Dalla nuova indagine sono emersi “anzitutto gravi ritardi nella realizzazione dell’Anagrafe dei rapporti finanziari, prevista sin dal 1991 ma, in concreto, divenuta effettivamente operativa ed accessibile da tutti i soggetti legittimati solo nel 2009, così come grave è apparsa la situazione riscontrata relativa al suo concreto ed effettivo utilizzo per la lotta all’evasione, per il quale deve rilevarsi una grave inadempienza dell’Agenzia”. Con il decreto legislativo del 6 dicembre 2011, n. 201, convertito dalla l. 22 dicembre 2011, n. 214, “era previsto che il direttore dell’Agenzia delle entrate individuasse criteri per elaborare, con procedure centralizzate, specifiche liste selettive di contribuenti a maggior rischio di evasione. Tali criteri non sono mai stati emanati”. E “i timidi tentativi dell’Agenzia di elaborare le liste erano peraltro destinati comunque a realizzare uno strumento scarsamente efficace, essendo impostati sull’utilizzo dei soli dati di identificazione del soggetto e sulla natura, tipologia, apertura, modifica e chiusura del rapporto, con esclusione quindi dei dati, certamente più pregnanti ai fini della lotta all’evasione, sulle movimentazioni e sui saldi dei rapporti finanziari”.
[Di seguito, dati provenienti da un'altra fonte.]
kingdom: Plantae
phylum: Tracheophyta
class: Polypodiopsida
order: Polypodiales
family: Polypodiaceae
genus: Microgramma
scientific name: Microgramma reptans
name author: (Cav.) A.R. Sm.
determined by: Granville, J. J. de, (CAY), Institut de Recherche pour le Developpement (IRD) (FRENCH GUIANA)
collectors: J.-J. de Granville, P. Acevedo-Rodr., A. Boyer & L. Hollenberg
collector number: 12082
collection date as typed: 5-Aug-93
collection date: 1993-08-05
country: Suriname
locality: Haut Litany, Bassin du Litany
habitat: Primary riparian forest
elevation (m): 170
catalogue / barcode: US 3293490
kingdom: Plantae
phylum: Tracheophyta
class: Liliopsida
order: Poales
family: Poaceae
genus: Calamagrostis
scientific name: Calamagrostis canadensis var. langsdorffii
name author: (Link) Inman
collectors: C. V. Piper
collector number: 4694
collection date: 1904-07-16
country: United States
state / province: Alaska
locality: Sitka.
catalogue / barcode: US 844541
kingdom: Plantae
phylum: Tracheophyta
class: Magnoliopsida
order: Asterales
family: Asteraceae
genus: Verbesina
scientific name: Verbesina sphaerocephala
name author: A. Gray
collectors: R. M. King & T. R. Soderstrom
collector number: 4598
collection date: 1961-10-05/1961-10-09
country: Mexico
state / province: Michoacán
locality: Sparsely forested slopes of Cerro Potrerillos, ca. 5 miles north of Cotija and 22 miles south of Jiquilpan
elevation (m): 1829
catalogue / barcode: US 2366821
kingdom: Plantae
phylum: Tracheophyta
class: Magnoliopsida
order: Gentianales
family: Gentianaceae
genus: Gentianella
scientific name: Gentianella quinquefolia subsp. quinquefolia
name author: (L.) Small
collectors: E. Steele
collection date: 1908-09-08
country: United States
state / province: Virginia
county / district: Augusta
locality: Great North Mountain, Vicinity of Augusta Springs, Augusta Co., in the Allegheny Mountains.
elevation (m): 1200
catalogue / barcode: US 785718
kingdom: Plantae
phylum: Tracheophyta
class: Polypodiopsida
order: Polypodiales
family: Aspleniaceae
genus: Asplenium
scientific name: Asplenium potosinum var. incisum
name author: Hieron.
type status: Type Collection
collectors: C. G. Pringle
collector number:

“In ogni caso – osservano i magistrati dell’organo di rilievo costituzionale – nessuna lista selettiva è mai stata elaborata”. Perché “in sostituzione dell’obbligo di predisposizione delle liste selettive, con la legge di stabilità per il 2015 è stato previsto l’utilizzo dei dati, anche finanziari, per effettuare analisi del rischio di evasione. A distanza di oltre due anni da tali modifiche, e di oltre cinque anni dall’obbligo di elaborare liste selettive, deve registrarsi l’inesistenza di selezioni di contribuenti attraverso lo strumento dell’Archivio dei rapporti finanziari quali soggetti a maggior rischio di evasione, sicché la norma è apparsa totalmente disattesa”. Di conseguenza, concludono i magistrati contabili, “l’Agenzia non ha mai predisposto la relazione annuale con la quale dovevano essere comunicati alle Camere i risultati relativi all’emersione dell’evasione a seguito dell’applicazione delle disposizioni di cui trattasi. In definitiva, non è mai stato realizzato un utilizzo massivo dell’ingente mole di dati presenti nell’Anagrafe”.